### Goal of the exercise
Would you transcribe only the lines below, from the one containing "2: (252, 171)" through the end of the material, exactly and with no pictures?

**** Task inputs

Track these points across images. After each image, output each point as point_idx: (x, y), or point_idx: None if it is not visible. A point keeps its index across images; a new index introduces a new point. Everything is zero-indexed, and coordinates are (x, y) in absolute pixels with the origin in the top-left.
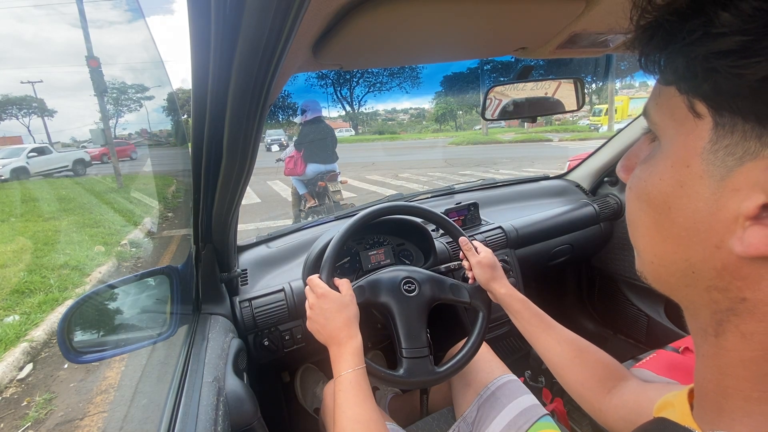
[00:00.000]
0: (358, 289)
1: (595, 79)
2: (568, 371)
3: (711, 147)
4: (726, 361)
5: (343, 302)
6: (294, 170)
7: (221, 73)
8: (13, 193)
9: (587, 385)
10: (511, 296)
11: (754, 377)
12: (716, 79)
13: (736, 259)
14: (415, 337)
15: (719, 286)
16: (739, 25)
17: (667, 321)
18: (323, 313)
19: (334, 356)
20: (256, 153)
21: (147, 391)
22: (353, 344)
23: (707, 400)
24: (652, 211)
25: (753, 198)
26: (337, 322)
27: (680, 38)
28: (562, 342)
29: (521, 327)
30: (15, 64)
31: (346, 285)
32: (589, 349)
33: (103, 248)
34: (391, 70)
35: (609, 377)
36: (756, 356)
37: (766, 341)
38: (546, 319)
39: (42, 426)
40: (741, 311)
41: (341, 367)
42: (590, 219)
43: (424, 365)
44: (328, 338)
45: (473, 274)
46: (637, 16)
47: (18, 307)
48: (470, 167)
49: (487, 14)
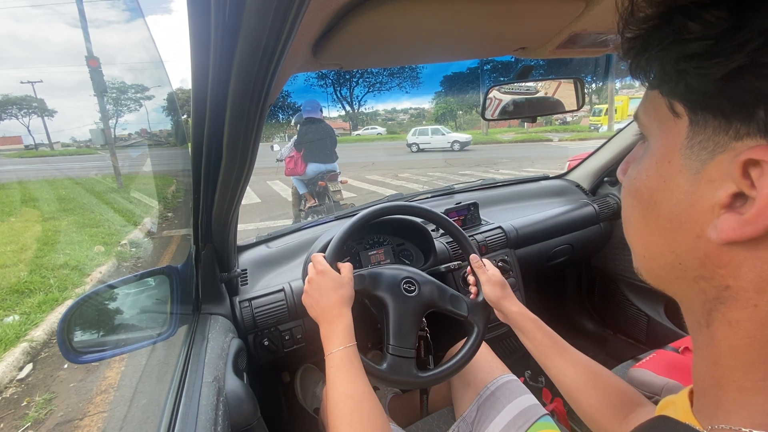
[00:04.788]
0: (358, 277)
1: (595, 79)
2: (583, 396)
3: (688, 143)
4: (718, 352)
5: (340, 282)
6: (294, 170)
7: (221, 73)
8: (13, 193)
9: (602, 411)
10: (523, 315)
11: (744, 366)
12: (687, 79)
13: (715, 248)
14: (405, 336)
15: (705, 275)
16: (702, 32)
17: (667, 321)
18: (319, 289)
19: (324, 333)
20: (256, 153)
21: (147, 391)
22: (343, 322)
23: (705, 395)
24: (641, 205)
25: (725, 188)
26: (331, 299)
27: (655, 45)
28: (577, 365)
29: (532, 348)
30: (13, 64)
31: (347, 268)
32: (603, 374)
33: (103, 248)
34: (391, 70)
35: (625, 403)
36: (743, 344)
37: (751, 328)
38: (559, 341)
39: (42, 426)
40: (726, 299)
41: (332, 345)
42: (590, 219)
43: (408, 367)
44: (319, 314)
45: (482, 290)
46: (622, 29)
47: (18, 307)
48: (470, 167)
49: (487, 14)
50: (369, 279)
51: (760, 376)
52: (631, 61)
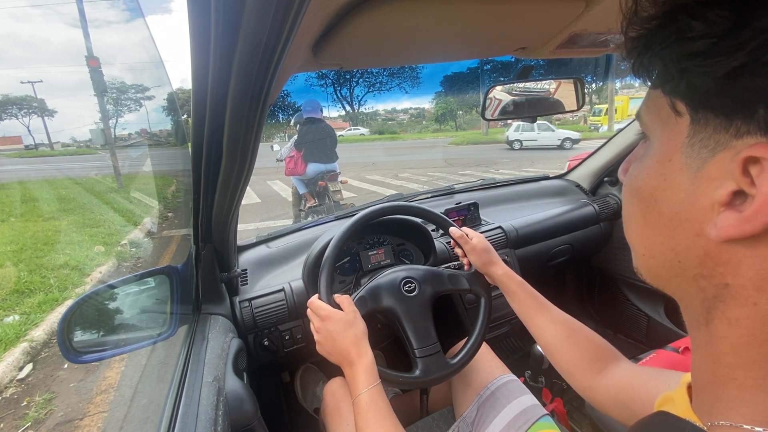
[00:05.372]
0: (359, 301)
1: (595, 79)
2: (560, 351)
3: (689, 141)
4: (717, 350)
5: (348, 320)
6: (294, 170)
7: (221, 73)
8: (13, 193)
9: (578, 364)
10: (509, 277)
11: (744, 364)
12: (688, 78)
13: (715, 246)
14: (425, 335)
15: (704, 273)
16: (705, 30)
17: (667, 321)
18: (331, 335)
19: (348, 377)
20: (256, 153)
21: (147, 391)
22: (365, 362)
23: (704, 391)
24: (641, 204)
25: (725, 186)
26: (346, 341)
27: (658, 44)
28: (556, 322)
29: (517, 308)
30: (13, 64)
31: (347, 301)
32: (581, 330)
33: (103, 248)
34: (391, 70)
35: (600, 358)
36: (744, 342)
37: (751, 326)
38: (541, 300)
39: (42, 426)
40: (726, 297)
41: (356, 389)
42: (590, 219)
43: (439, 361)
44: (340, 359)
45: (468, 260)
46: (626, 28)
47: (18, 307)
48: (470, 167)
49: (487, 14)
50: (370, 297)
51: (762, 374)
52: (634, 60)
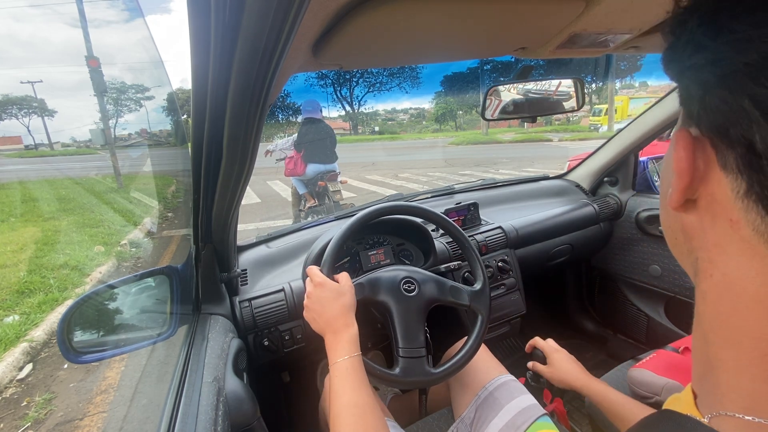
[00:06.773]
0: (357, 286)
1: (595, 79)
2: None
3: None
4: (702, 329)
5: (340, 291)
6: (294, 170)
7: (221, 73)
8: (13, 193)
9: None
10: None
11: (722, 342)
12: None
13: (684, 218)
14: (413, 337)
15: (689, 247)
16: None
17: (667, 321)
18: (320, 301)
19: (329, 344)
20: (256, 153)
21: (147, 391)
22: (350, 332)
23: (703, 382)
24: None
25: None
26: (334, 310)
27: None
28: None
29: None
30: (13, 64)
31: (345, 277)
32: None
33: (103, 248)
34: (391, 70)
35: None
36: (716, 318)
37: (715, 300)
38: None
39: (42, 426)
40: (699, 271)
41: (336, 354)
42: (590, 219)
43: (420, 366)
44: (324, 326)
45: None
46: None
47: (18, 307)
48: (470, 167)
49: (487, 14)
50: (368, 286)
51: (732, 354)
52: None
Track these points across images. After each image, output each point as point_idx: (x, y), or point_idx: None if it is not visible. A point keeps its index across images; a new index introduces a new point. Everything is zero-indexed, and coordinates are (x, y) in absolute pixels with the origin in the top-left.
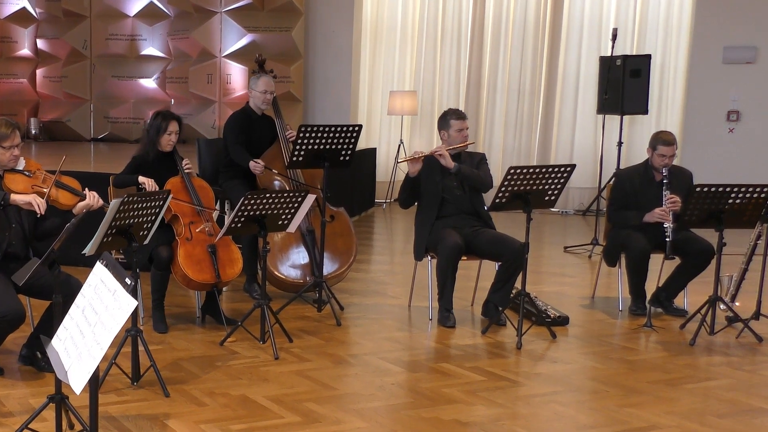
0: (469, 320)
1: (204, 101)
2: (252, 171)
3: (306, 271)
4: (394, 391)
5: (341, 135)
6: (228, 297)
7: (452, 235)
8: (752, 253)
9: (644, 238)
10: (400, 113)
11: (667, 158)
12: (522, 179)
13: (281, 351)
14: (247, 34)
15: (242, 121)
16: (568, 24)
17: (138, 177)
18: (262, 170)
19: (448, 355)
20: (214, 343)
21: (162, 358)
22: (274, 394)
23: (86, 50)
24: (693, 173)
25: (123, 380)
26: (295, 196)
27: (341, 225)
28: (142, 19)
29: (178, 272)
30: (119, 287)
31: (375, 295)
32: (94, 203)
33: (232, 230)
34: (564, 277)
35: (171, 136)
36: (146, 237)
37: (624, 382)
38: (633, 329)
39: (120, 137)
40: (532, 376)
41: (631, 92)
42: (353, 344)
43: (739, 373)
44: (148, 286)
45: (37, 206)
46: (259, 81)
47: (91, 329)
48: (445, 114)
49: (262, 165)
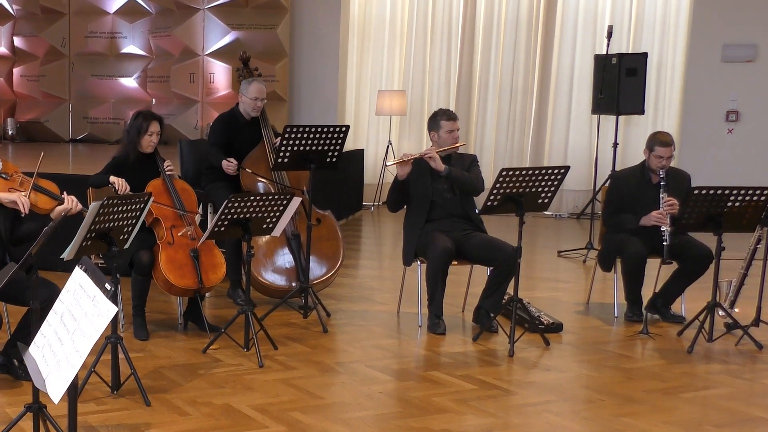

********

### Exercise result
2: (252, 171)
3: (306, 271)
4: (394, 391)
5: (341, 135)
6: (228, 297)
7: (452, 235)
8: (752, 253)
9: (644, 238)
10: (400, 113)
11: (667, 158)
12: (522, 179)
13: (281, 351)
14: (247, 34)
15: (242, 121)
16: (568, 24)
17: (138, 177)
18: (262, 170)
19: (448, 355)
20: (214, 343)
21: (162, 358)
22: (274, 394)
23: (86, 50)
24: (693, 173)
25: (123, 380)
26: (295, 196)
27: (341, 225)
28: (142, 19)
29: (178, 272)
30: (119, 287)
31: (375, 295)
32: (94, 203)
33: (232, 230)
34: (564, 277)
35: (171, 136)
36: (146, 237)
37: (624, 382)
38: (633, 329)
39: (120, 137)
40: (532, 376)
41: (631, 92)
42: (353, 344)
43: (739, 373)
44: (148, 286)
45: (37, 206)
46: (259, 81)
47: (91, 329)
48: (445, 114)
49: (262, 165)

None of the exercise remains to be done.